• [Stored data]
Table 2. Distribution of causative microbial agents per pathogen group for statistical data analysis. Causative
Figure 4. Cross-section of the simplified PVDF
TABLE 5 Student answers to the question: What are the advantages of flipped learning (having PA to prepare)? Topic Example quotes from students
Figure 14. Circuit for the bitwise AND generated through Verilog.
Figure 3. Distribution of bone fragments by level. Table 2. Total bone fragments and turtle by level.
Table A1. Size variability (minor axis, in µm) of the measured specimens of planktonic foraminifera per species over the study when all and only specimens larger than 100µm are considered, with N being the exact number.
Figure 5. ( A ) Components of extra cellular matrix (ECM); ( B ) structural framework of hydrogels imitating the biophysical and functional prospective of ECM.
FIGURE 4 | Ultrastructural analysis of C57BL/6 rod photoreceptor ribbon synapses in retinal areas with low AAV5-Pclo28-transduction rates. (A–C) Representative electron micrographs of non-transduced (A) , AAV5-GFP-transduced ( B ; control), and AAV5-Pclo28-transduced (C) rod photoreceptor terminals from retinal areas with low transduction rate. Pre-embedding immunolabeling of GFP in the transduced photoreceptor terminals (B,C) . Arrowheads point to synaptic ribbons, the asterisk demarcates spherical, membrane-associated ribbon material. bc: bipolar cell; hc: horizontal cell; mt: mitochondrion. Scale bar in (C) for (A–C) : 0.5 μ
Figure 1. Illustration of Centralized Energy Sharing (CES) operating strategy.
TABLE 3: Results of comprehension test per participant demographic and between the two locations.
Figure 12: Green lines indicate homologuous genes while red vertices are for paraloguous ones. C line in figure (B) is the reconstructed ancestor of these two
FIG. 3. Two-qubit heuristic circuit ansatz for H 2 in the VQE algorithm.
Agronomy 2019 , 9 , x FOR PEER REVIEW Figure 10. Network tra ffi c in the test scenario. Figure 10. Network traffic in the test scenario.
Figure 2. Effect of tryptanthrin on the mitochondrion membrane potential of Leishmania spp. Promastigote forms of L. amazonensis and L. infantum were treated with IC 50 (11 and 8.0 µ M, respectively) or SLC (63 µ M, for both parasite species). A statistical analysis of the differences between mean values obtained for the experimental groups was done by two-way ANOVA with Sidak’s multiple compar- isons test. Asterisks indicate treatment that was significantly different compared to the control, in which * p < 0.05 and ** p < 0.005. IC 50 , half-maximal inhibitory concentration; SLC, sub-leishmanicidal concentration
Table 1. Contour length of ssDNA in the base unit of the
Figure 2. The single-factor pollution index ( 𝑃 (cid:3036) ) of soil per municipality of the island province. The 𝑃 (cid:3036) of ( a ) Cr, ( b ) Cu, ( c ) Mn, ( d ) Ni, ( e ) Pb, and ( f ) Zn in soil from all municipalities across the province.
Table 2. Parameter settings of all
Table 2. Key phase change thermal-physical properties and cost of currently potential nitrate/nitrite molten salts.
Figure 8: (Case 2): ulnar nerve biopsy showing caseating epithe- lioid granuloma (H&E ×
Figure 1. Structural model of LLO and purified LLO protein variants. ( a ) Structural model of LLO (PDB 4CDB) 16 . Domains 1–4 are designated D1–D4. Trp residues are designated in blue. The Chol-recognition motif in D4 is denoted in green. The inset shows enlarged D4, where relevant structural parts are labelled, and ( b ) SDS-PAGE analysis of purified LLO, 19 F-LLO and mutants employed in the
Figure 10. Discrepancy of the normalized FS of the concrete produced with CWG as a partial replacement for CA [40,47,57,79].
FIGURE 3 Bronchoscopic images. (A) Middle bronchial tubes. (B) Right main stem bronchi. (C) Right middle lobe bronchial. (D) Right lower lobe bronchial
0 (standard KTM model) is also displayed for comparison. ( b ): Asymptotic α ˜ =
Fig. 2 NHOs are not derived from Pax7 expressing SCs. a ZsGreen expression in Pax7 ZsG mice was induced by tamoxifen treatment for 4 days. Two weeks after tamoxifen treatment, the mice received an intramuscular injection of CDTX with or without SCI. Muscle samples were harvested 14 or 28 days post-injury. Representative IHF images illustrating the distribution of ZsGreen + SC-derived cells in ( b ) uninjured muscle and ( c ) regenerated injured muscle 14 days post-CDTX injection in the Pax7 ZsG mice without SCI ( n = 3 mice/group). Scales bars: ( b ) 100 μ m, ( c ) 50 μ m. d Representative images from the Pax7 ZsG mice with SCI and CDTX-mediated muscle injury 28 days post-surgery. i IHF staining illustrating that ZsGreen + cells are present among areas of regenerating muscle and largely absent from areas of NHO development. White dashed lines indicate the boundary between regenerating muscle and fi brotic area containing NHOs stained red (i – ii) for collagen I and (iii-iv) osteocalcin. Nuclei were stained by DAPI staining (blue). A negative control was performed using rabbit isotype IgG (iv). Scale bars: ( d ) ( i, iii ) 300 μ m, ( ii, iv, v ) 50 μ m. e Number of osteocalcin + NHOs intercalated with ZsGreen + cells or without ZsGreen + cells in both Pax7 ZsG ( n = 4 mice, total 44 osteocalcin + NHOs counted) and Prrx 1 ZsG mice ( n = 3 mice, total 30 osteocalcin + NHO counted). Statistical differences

• [TASK TO COMPLETE] The lines to extract from the data above begin with the line containing "Figure 1. Illustration" and end with the line containing "Agronomy 2019 , 9". Extract them exactly, including both.

• [TASK OUTPUT]
Figure 1. Illustration of Centralized Energy Sharing (CES) operating strategy.
TABLE 3: Results of comprehension test per participant demographic and between the two locations.
Figure 12: Green lines indicate homologuous genes while red vertices are for paraloguous ones. C line in figure (B) is the reconstructed ancestor of these two
FIG. 3. Two-qubit heuristic circuit ansatz for H 2 in the VQE algorithm.
Agronomy 2019 , 9 , x FOR PEER REVIEW Figure 10. Network tra ffi c in the test scenario. Figure 10. Network traffic in the test scenario.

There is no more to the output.